En consultant le bilan du désastre, on s'étonne que les pertes de vies humaines se comptent sur les doigts. En revanche, les brûlés graves sont nombreux et le tiers de la population du Saguenay se trouve complètement démunie: maisons, granges, animaux, moulins et ponts sont détruits. Isolés, les sinistrés se construisent des huttes au moyen de troncs d'arbres à demi-calcinés et dorment à même le sol brûlé.

Puis, un Comité du feu, formé à Chicoutimi, commence à distribuer vivres, semences et vêtements recueillis dans les paroisses riveraines du Saint-Laurent et dans les grands diocèses de Montréal et de Québec. Les journaux, faisant état de la détresse extrême des sinistrés du Saguenay, soulèvent un grand mouvement de solidarité dans la province. Quoique insuffisants, les dons généreux donnent espoir aux victimes qui se remettent aussitôt à ensemencer leurs terres et, grâce au bois d'oeuvre fourni par la société d'exploitation forestière de William Price and Sons, on s'acharne aussi à rebâtir. A l'automne, la majorité dispose d'un toit et peut se nourrir des produits de sa récolte, particulièrement abondante.
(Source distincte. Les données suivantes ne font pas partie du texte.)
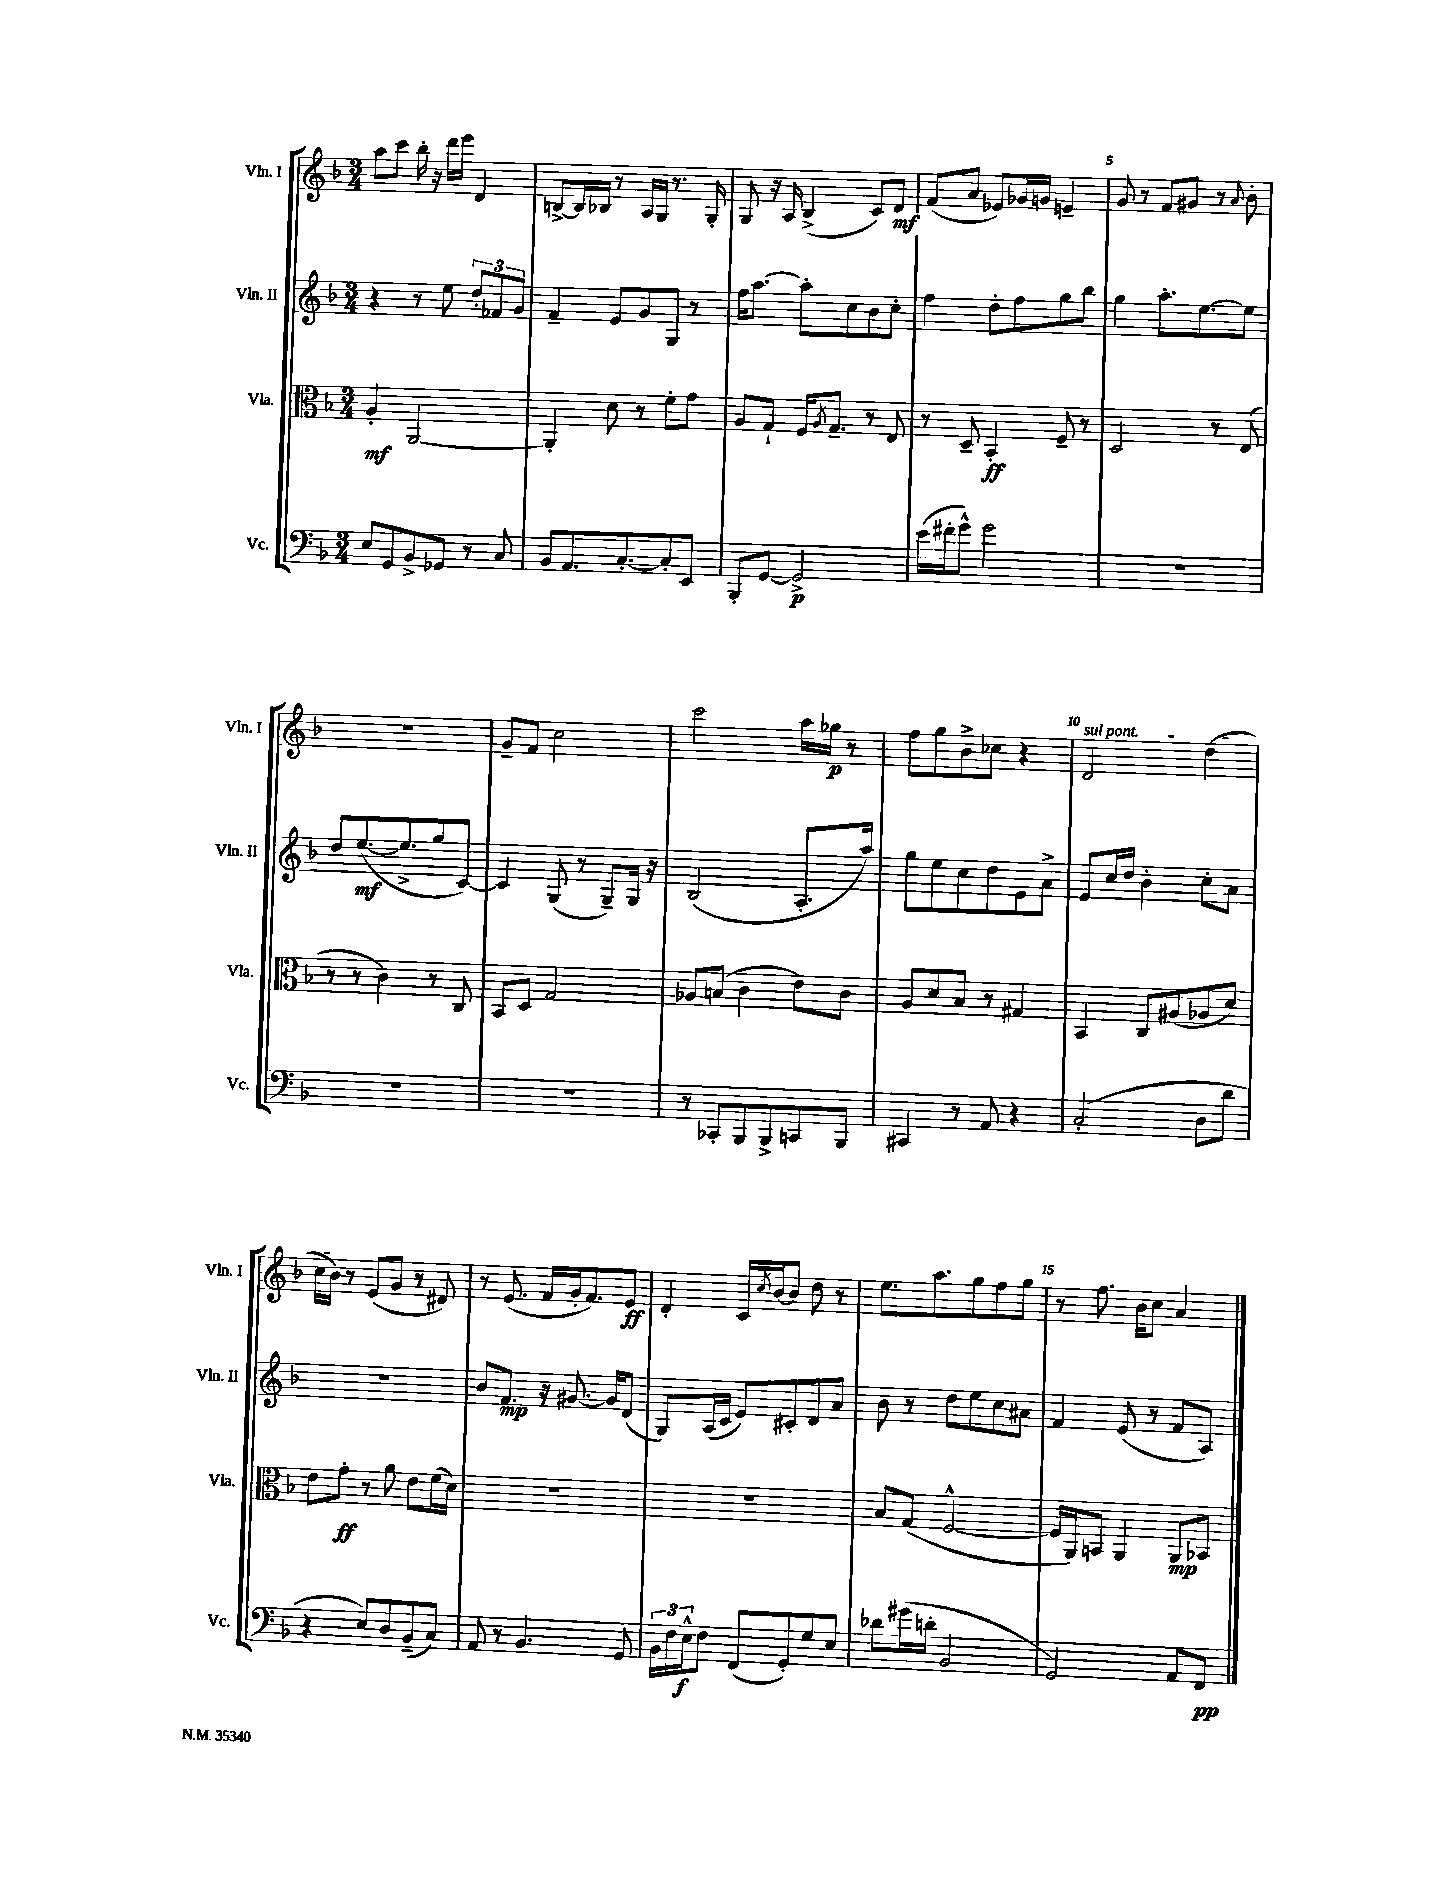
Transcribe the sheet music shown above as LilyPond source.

<<
\new StaffGroup <<
\new Staff = "s0" \with { instrumentName = "Vln. I" shortInstrumentName = "Vln. I" } {
    \clef treble \key f \major \numericTimeSignature \time 3/4
    a''8 c'''8 bes''16-. r16 d'''16 e'''16 d'4 |
    b8~-> b16 bes16 r8 a16 g16 r8. g16-. |
    g8 r16 a16 bes4->( c'8) d'8\mf |
    f'8( a'8 ees'8) ges'16 g'16 e'4-- |
    g'8 r8 f'8 gis'8 r8 \appoggiatura { a'8 } bes'8-. |
    R2. |
    g'8-- f'8 c''2 |
    c'''2 a''16 ges''16\p r8 |
    f''8 g''8 bes'8-> ces''8 r4 |
    \once \override TextSpanner.bound-details.left.text = \markup { \italic "sul pont." } d'2\startTextSpan d''4( |
    c''16 bes'16\stopTextSpan) r8 e'8( g'8 r8 dis'8) |
    r8 e'8.( f'16 g'16-. f'8.) e'8\ff |
    d'4-. c'16 \acciaccatura { c''8 } bes'16~ bes'8 d''8 r8 |
    e''8. a''8. g''8 f''8 g''8 |
    r8 f''8. bes'16 c''8 a'4 \bar "|." |
}
\new Staff = "s1" \with { instrumentName = "Vln. II" shortInstrumentName = "Vln. II" } {
    \clef treble \key f \major \numericTimeSignature \time 3/4
    r4 r8 e''8 \tuplet 3/2 { d''8-. fes'8 g'8 } |
    f'4-- e'8 g'8 g8 r8 |
    f''16 a''8.~ a''8-. c''8 bes'8 c''8-. |
    f''4 d''8-. f''8 g''8 bes''8 |
    g''4 a''8.-. e''8.~ e''8 |
    d''8 e''8.~\mf( e''8.-> g''8 c'8~) |
    c'4 g8( r8 g8--) g16 r16 |
    bes2( a8.-. a''16) |
    g''8 e''8 c''8 d''8 e'8 a'8-> |
    e'8 c''16 d''16 bes'4-. c''8-. a'8 |
    R2. |
    bes'8 f'8.\mp r16 gis'8.~ gis'16 d'8( |
    g8) a16( c'16 e'8) cis'8-. d'8 a'8 |
    bes'8 r8 d''8 e''8 c''8 ais'8 |
    f'4 e'8( r8 f'8 a8) \bar "|." |
}
\new Staff = "s2" \with { instrumentName = "Vla." shortInstrumentName = "Vla." } {
    \clef alto \key f \major \numericTimeSignature \time 3/4
    a4-.\mf a,2~ |
    a,4-. d'8 r8 f'8-. g'8 |
    a8 g8-! f16 \acciaccatura { a8 } g8.-- r8 e8 |
    r8 d8-- bes,4-.\ff f8-- r8 |
    d2 r8 e8( |
    r8 r8 c'4) r8 c8 |
    bes,8 d8 g2 |
    aes8 b8( c'4 e'8) c'8 |
    a8 d'8 bes8 r8 gis4 |
    bes,4 c8 ais8( aes8 d'8) |
    e'8 g'8-.\ff r8 a'8 e'8 f'16( d'16) |
    R2. |
    R2. |
    bes8 g8( f2~-^ |
    f16 a,16) b,8 a,4 a,8\mp bes,8 \bar "|." |
}
\new Staff = "s3" \with { instrumentName = "Vc." shortInstrumentName = "Vc." } {
    \clef bass \key f \major \numericTimeSignature \time 3/4
    e8 g,8 bes,8-> ges,8 r8 c8 |
    bes,8 a,8. c8.~-. c8-. e,8 |
    bes,,8-. g,8~ g,2->\p |
    e'16( fis'16-. g'8-^) g'2 |
    R2. |
    R2. |
    R2. |
    r8 ces,8-. bes,,8 bes,,8-> c,8 bes,,8 |
    cis,4 r8 a,8 r4 |
    c2-.( d8 d'8 |
    r4 e8) d8 bes,8--( c8) |
    a,8 r8 bes,4. g,8 |
    \tuplet 3/2 { bes,16 f16 e16-^\f } f8 f,8( g,8-.) g8 e8 |
    des'8 gis'16( d'16-. bes,2 |
    g,2) a,8 f,8\pp \bar "|." |
}
>>
>>
\layout { \context { \Score \override BarNumber.break-visibility = ##(#f #t #t) barNumberVisibility = #(every-nth-bar-number-visible 5) } }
Le peuplement du Saguenay commence à s'affirmer au moment où sévit ce que l'on appellera désormais le Grand Feu. En dépit du tort causé aux colons et aux forêts, les familles ruinées n'abandonnent pas la jeune colonie. Le type saguenéen, d'une vigueur et d'une résistance remarquables, s'esquisse.

Chaque année au Canada, on dénombre plus de 9 000 incendies forestiers, dont 65 pour cent sont imputables à la négligence humaine. Heureusement, certains feux de cime ou de surface ont un effet bénéfique sur les écosystèmes forestiers. La chaleur fait éclater les cônes des conifères pour en libérer les semences et, l'humus du sol étant intact, ils favorisent même la régénération des principales essences de la forêt boréale: épinette noire, pin gris, bouleau blanc et tremble. Par ailleurs, à la suite d'incendies plus dévastateurs et intenses, comme celui du Saguenay en 1870 et ceux qui ont fait rage au printemps et à l'été 1991 sur la Côte-Nord du Québec, il faut plus de 100 ans pour que l'humus se reconstitue; parfois, ces espaces se transforment en déserts.

Pour limiter les dégâts de tels désastres, les sociétés provinciales de lutte contre les incendies forestiers ont recours à une méthode canadienne de prévision du comportement des incendies. Tenant compte du combustible - la nature des essences - et de la topographie, cette technique permet de prédire à quelle vitesse se propagera le feu, vers quelles régions, et permet d'anticiper les territoires à risque.